The alternative is ugly, and we all know the real goal behind the recall petition and any demand for my resignation. We can acknowledge the short list of who would likely succeed me if I were to resign, since it has been a goal of some to force my resignation from day one of my administration, as admitted by council member Bob Michalson on multiple occasions. This recall is a direct effort to put “their guy” in office.

Your choice and vote will be reversed, and your voice silenced. Upon resignation, you will not have a vote in who replaces me, the person you chose to lead this community forward. Once the vacancy exists, it is the Town Council who will appoint someone to fill the vacancy until the next general election. This means that person could hold the office for over a year before an election would reverse whatever decision the council makes in appointing the vacancy.

Your mayor is stronger than you think.

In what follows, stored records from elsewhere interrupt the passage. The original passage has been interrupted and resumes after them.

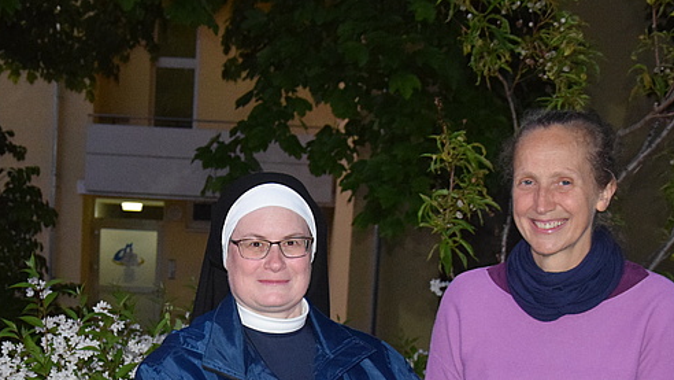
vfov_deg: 17.3
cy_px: 333
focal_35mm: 69
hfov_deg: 30.4
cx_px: 251
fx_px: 1233
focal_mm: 24
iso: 3200
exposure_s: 1/60
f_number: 3.8
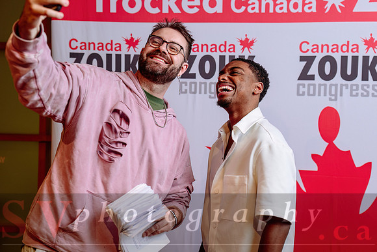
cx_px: 181
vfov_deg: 24.0
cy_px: 126
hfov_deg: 35.3
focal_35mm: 57
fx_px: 593
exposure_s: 1/160
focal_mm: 53
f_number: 2.8
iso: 200
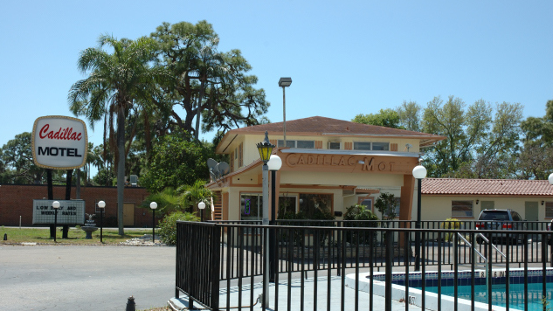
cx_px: 275
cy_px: 183
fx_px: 792
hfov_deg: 38.5
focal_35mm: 54
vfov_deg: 22.2
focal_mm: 34
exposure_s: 1/320
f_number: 10
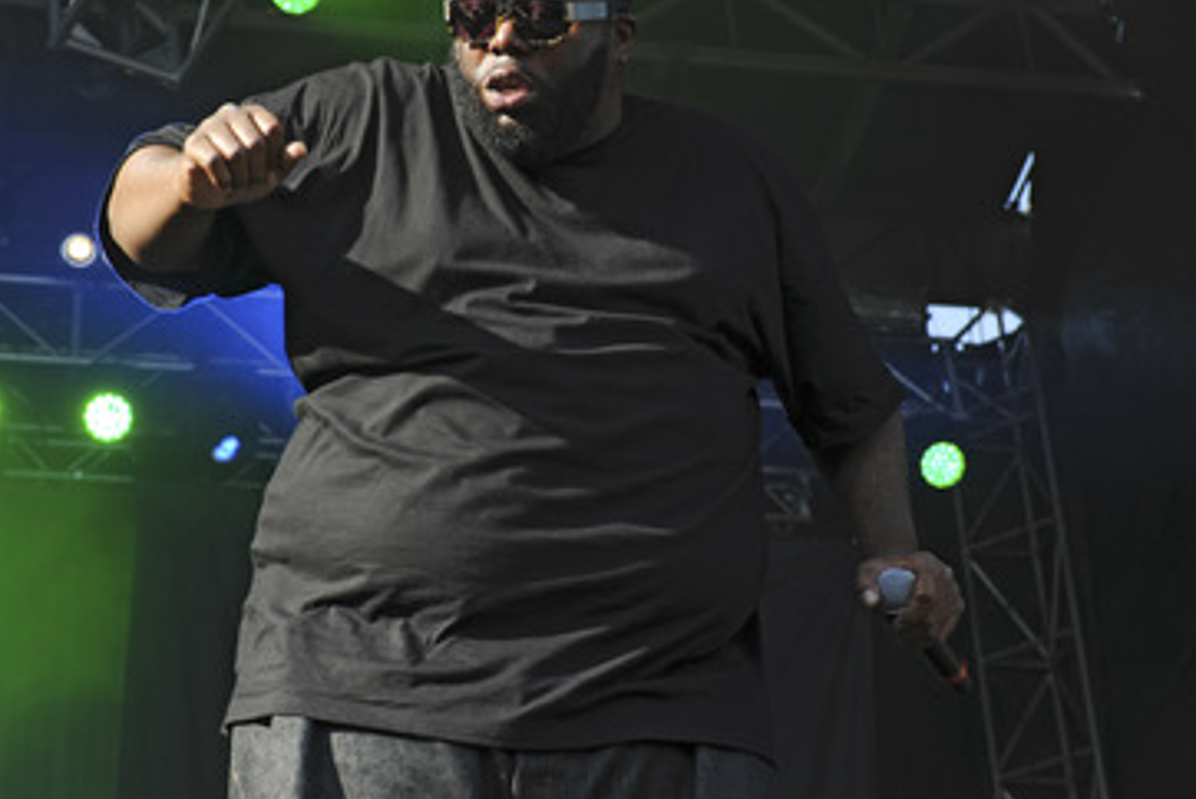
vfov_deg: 17.7
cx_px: 588
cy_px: 353
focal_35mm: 77
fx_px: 2560
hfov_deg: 26.3
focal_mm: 62
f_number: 5
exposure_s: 1/500
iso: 400
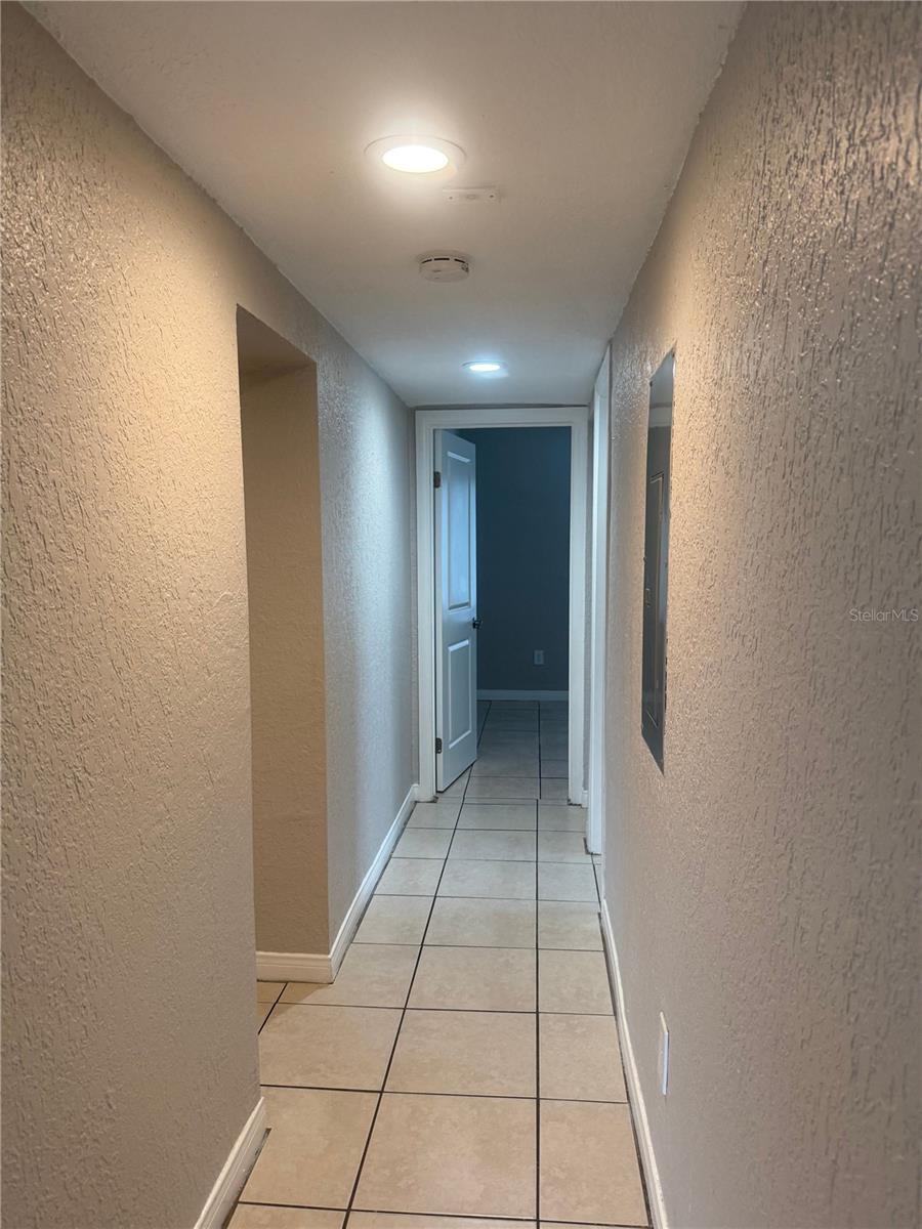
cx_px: 461
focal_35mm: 24
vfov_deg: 71.6
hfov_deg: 56.8
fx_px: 852
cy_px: 614
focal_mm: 6.76
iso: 200
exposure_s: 1/120
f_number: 1.78
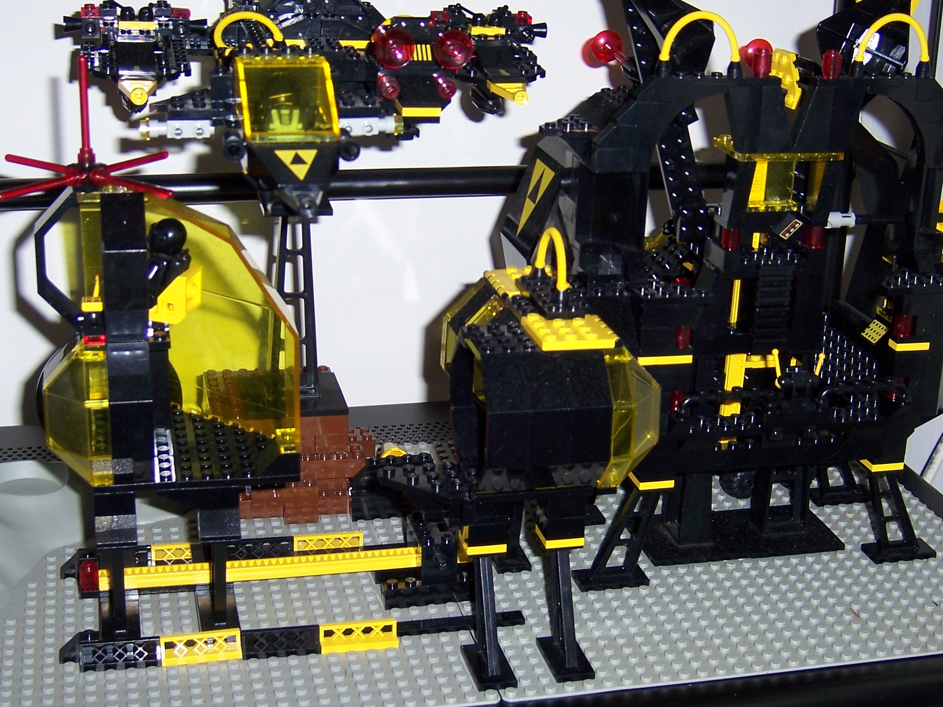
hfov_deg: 33.8
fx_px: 1553
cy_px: 313
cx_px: 500
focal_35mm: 57
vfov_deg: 25.6
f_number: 3.2
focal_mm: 7.7
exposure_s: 1/60
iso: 80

Misinformed detractors will claim that we have a “weak mayor” form of government. In truth though, the mayor has certain powers and authorities that put us in a “strong mayor” category of the council-mayor form government. For example, the office of mayor has the power to exercise absolute control over all departments and divisions of the town. Laws and technical terms aside, you elected me during a time when what we had for representation in Town Hall wasn’t working. The community chose to restore the same responsible management and accountability that existed under previous successful administrations by electing me. We knew it would be hard, and we knew it would require change. What we are experiencing today is that change, the hardest kind where upstanding values and high morals clash with mismanaged ego’s and clandestine motives. My resiliency, integrity, and commitment to the best outcome possible for our community is what has kept me strong and in office through what we thought were our worst days.

Deceitful politics aside, there is much more to accomplish together as we usher in an era of growth and improved livability for our community. The staff and I are driven to continue working with members of the Town Council in materializing your aspirations for more open, responsive and sustainable government. We are accomplishing so much together; we cannot let irrelevant issues and ridiculous accusations with no basis impede the progress we have made.